Extracted data below:

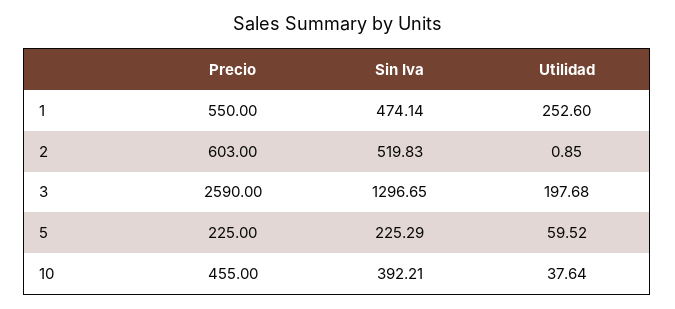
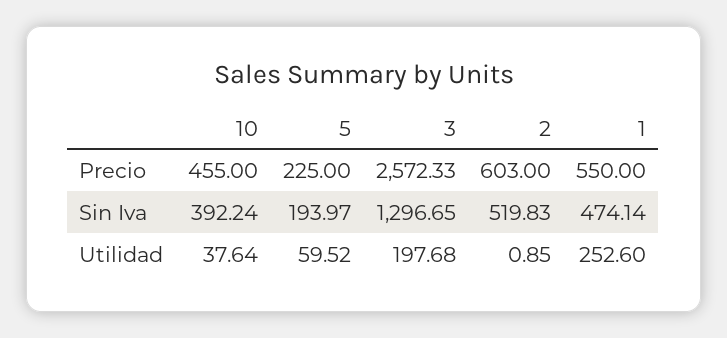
Precio, 3: 2590 -> 2572.33
Sin Iva, 5: 225.29 -> 193.97
Sin Iva, 10: 392.21 -> 392.24

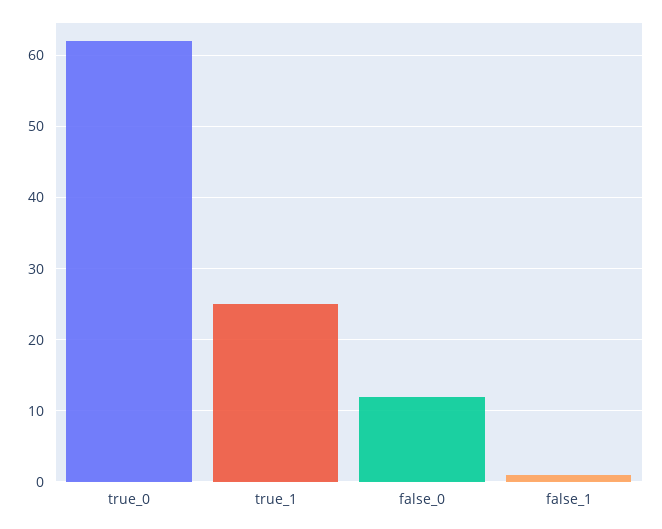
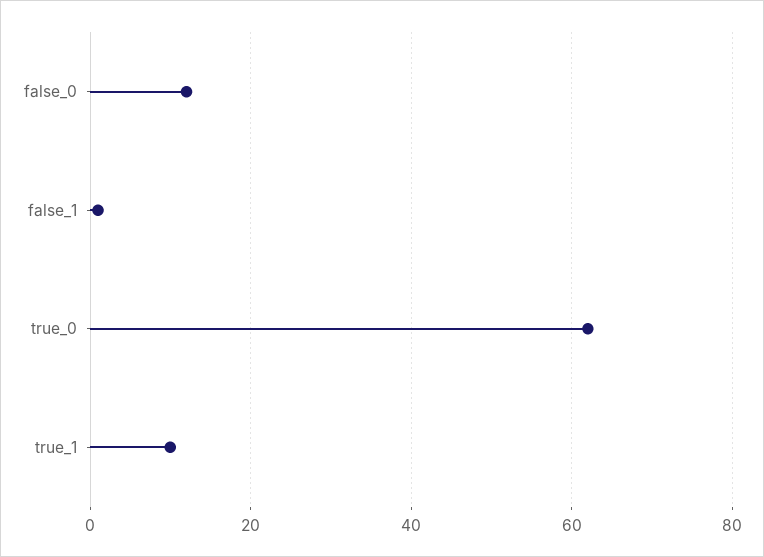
true_1: 25 -> 10

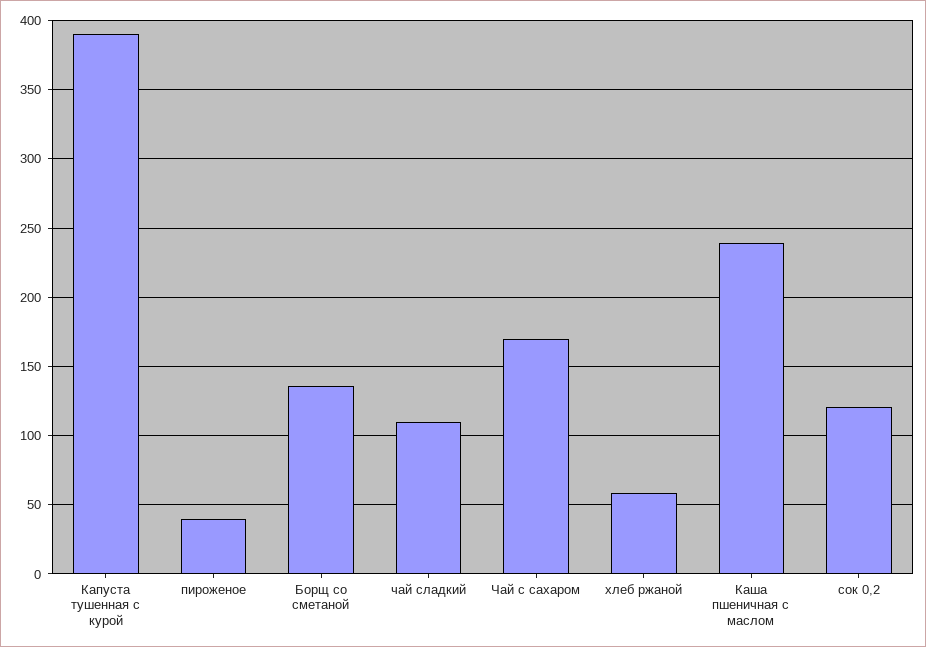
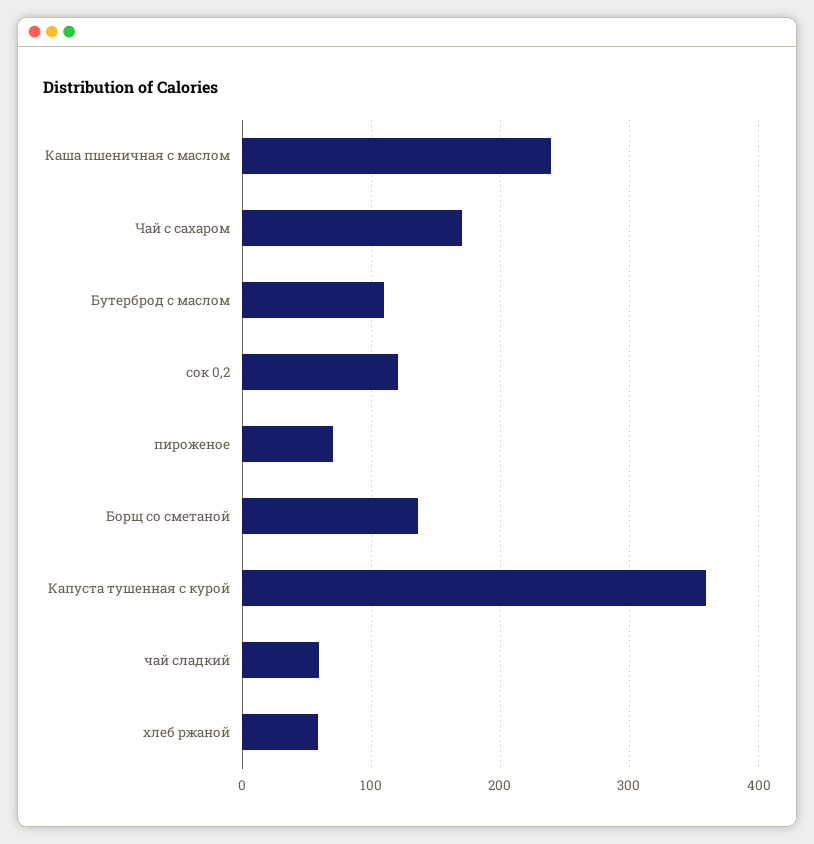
Капуста тушенная с курой: 390 -> 360
пироженое: 40 -> 70
чай сладкий: 110 -> 60
Бутерброд с маслом: none -> 110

End of Extracted data.

Starting with the line that contains "Капуста тушенная с курой: 390 -> 360", print each line through the last one in the listing. Include both end lines and add nothing.

Капуста тушенная с курой: 390 -> 360
пироженое: 40 -> 70
чай сладкий: 110 -> 60
Бутерброд с маслом: none -> 110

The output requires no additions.